The New Jersey statute creates the position of a “workplace impairment recognition expert,” a person certified by the state as being competent to evaluate if employees are impaired or intoxicated by cannabis on the job.
“It’s not always feasible to have one policy,” said Eric Berlin, a lawyer who leads the US and global cannabis teams at Dentons law firm. “The state laws are changing and evolving, and they’re definitely headaches for employers. They have to deal with the interpretations of the laws as well,” he said.
“With recreational marijuana it’s certainly become more hazy how employers deal with these types of issues because there’s no longer a bright line—either you’re a medical-marijuana cardholder or you’re not. Now, every employee is potentially protected in their use of marijuana,” Duane Morris LLP employment lawyer Christopher Durham said in an interview.
Focus on Hiring
Actions aren’t limited to states, although cities are focused more on the hiring process than on legal marijuana use by employees. The District of Columbia, New York, and Philadelphia are among the municipalities that have adopted rules prohibiting employers from requiring prospective employees to take a test to detect cannabis use before they can be hired.

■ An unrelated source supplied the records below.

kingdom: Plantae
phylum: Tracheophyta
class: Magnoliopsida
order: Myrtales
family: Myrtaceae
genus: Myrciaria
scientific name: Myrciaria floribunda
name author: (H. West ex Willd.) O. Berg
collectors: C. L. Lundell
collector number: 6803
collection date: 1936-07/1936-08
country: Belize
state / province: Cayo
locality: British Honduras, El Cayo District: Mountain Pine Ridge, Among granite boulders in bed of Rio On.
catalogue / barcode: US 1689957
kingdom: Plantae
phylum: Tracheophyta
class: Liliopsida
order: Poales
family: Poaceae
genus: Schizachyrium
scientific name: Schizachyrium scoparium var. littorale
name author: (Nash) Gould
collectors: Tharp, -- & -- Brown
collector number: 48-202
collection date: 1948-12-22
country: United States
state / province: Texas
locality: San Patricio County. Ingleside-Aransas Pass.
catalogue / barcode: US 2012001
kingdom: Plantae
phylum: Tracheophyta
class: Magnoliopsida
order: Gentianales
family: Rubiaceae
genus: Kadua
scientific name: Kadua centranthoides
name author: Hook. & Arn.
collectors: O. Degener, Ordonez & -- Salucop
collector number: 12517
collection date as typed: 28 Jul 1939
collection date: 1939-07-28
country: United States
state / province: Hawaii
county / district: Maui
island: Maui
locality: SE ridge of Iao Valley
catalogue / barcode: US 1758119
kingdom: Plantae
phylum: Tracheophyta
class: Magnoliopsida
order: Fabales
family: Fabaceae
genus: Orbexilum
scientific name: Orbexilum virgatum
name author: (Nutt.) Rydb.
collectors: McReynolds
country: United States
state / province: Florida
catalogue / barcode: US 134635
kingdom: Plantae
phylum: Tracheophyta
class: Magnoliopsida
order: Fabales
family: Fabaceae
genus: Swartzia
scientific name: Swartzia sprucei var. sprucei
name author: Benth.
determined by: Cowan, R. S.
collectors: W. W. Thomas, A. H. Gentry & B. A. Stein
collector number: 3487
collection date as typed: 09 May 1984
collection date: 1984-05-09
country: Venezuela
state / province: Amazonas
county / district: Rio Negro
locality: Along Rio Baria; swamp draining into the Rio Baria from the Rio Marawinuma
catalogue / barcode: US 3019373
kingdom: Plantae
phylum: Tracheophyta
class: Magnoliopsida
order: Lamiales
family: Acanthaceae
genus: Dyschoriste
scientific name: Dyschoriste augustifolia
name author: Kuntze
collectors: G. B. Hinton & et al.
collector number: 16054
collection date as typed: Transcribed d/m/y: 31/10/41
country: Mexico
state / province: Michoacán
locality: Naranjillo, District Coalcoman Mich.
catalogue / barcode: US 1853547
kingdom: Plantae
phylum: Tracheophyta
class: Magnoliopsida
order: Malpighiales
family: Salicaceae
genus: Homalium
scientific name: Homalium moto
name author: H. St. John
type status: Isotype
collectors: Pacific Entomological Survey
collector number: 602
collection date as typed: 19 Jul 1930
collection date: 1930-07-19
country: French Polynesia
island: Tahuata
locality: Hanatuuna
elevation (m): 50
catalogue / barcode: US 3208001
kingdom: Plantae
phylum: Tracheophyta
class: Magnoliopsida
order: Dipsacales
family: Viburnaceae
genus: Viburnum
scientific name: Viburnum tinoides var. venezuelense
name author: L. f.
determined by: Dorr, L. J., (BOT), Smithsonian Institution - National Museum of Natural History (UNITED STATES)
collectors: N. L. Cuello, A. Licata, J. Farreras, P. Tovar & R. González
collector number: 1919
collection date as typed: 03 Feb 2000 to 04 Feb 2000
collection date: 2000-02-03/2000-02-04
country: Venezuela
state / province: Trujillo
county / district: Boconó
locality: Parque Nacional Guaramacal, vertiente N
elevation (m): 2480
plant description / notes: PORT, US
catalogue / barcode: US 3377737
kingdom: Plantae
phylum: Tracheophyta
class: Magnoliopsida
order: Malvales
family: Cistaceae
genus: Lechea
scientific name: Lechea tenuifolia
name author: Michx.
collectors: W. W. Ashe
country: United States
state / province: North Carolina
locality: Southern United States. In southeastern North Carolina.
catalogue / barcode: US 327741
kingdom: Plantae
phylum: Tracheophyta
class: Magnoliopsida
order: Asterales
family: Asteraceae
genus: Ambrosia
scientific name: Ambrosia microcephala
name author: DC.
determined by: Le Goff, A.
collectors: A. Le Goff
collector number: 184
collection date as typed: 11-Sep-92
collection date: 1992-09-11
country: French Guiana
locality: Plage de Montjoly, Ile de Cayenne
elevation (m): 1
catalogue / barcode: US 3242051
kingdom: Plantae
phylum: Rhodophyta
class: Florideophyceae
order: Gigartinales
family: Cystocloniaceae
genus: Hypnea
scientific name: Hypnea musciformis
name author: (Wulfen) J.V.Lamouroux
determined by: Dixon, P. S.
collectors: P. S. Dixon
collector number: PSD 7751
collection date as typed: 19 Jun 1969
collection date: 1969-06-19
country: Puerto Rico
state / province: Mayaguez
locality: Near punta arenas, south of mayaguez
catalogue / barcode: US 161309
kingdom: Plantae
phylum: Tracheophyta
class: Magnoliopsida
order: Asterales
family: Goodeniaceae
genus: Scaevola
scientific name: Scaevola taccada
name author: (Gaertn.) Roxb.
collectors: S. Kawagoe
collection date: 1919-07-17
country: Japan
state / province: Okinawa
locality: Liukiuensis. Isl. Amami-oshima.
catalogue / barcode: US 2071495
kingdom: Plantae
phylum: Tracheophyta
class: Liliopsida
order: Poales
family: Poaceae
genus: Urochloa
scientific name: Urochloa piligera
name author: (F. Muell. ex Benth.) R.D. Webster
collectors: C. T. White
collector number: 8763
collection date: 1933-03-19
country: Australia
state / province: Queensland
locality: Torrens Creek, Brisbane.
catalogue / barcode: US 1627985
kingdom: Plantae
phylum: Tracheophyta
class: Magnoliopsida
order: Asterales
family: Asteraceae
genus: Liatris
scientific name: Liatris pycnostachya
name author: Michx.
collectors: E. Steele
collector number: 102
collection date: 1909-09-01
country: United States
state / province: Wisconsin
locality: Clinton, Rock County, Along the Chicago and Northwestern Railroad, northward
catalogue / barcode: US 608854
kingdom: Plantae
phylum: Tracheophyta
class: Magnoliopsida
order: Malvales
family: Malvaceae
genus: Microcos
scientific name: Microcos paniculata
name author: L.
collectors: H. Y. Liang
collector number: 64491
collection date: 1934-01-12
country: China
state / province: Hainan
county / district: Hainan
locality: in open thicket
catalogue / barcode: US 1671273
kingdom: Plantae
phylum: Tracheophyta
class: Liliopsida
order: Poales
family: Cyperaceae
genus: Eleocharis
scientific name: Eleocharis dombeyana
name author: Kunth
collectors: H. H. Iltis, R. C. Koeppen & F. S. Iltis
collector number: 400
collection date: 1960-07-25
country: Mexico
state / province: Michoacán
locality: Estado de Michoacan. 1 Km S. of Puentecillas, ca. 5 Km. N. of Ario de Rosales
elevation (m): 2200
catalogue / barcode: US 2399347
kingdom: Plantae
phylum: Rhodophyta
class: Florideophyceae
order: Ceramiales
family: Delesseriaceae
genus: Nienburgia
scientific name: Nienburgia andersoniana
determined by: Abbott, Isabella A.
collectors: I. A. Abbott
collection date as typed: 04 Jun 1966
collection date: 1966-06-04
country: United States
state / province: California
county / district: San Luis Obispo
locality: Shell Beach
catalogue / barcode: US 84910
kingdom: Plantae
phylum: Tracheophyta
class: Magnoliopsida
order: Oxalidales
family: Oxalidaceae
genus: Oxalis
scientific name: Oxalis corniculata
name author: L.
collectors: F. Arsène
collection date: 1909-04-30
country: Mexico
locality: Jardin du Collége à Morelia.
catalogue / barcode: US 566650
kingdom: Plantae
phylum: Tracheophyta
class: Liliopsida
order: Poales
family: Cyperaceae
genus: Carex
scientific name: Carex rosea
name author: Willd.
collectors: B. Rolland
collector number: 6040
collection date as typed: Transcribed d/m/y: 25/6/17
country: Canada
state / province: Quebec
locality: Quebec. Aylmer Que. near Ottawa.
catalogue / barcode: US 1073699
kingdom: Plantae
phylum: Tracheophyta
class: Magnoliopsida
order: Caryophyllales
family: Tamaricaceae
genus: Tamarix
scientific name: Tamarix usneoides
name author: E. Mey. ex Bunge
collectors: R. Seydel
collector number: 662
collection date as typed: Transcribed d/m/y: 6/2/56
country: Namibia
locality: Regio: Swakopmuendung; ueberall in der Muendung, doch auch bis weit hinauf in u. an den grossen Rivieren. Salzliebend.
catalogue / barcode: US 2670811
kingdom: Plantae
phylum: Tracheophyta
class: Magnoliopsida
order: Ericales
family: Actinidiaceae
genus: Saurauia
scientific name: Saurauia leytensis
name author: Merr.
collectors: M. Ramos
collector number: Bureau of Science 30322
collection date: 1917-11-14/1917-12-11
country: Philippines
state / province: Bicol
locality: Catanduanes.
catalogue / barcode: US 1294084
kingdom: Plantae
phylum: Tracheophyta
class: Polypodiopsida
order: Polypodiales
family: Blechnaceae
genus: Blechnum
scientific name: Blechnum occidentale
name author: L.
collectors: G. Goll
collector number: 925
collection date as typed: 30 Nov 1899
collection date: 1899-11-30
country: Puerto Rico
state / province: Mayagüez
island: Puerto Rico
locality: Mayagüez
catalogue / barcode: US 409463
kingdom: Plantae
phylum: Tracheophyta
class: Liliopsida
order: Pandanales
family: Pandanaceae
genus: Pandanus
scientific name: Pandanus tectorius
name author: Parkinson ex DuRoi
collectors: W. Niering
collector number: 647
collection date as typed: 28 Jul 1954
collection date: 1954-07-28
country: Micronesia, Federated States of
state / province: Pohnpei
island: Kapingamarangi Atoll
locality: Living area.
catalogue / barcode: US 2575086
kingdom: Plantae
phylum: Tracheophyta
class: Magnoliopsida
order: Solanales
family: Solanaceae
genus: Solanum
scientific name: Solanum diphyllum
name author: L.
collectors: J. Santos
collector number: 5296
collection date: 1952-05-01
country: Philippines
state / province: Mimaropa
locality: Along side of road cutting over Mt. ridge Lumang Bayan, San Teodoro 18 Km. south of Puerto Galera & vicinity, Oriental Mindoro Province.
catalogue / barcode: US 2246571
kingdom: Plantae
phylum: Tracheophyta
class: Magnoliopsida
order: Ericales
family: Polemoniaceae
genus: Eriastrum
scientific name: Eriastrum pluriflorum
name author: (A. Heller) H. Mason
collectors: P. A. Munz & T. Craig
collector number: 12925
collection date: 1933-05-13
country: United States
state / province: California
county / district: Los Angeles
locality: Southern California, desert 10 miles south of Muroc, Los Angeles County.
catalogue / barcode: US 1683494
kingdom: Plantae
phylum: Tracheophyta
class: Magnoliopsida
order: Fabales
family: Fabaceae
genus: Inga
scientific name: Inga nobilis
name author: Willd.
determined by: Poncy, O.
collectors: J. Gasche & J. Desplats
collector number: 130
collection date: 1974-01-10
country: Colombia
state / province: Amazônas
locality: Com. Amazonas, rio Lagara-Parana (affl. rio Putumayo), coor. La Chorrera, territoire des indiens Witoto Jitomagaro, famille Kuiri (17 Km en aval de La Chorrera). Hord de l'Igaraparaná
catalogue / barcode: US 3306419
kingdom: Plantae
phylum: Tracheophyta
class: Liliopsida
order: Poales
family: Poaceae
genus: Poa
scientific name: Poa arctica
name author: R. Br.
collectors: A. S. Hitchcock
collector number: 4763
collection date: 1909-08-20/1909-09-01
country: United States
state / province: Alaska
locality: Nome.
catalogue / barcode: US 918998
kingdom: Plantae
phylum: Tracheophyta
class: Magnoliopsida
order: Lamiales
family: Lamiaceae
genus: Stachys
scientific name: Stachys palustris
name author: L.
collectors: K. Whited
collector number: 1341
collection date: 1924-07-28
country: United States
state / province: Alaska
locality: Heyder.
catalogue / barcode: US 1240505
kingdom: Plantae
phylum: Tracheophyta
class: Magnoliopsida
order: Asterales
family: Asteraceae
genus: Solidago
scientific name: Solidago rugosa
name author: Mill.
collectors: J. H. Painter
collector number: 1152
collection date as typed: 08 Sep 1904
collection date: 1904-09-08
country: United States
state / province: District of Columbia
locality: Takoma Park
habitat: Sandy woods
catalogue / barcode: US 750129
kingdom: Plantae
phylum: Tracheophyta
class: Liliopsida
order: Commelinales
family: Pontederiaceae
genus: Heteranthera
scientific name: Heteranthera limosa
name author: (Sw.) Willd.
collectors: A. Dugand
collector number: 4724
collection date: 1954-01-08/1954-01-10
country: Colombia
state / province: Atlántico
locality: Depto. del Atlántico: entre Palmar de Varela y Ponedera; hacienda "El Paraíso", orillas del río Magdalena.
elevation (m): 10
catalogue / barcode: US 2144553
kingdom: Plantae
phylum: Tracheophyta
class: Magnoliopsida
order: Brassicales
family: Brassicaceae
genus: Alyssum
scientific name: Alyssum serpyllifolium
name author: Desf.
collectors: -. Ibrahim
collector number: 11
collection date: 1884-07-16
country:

Atlanta forbids employers from requiring prospective employees who aren’t applying for safety sensitive positions to undergo a post-employment offer cannabis test, and Kansas City, Mo., made it illegal for employers to require applicants to test for the presence of cannabis as a condition for employment, even though it’s still illegal to use cannabis for any reason in Georgia and Missouri.
Exceptions exist.
The New Jersey statute prohibits first responders from using cannabis on or off duty, and the Rhode Island law says protections don’t apply when cannabis use by employees is prohibited by collective bargaining agreements. Other state laws ban employees with public-safety jobs from ever consuming cannabis.
Federal law also takes precedence in some instances. For example, federal contractors must insist on a zero tolerance drug-free workplace. Other employers are governed by federal regulations that prohibit cannabis use, such as the requirement that commercial truck drivers never consume cannabis.
Private Right of Action
Because these laws are so new, there’s a dearth of case law on the topic and it’s not clear how they’ll be interpreted by state courts.
That could change quickly in states that allow employees to sue their employers.
“It’s cheap enforcement. If I have a new law and want to enforce it, I can hire more assistant state attorneys general to prosecute and investigate and Department of Labor investigators to go knock on doors. Or I can say if you think your rights have been violated, go get a plaintiffs’ lawyer and hire them on a contingency basis,” Mark Neuberger, Foley & Lardner LLP employment lawyer, said in an interview.
Including a private right of action clause erases any uncertainty, or the need for judicial interpretation, about whether employees can file the discrimination cases, said Erin Bass, a Dentons partner focusing on labor and employment matters. Many earlier state laws providing employment protections to medical marijuana patients, including Pennsylvania’s statute, were silent on that issue.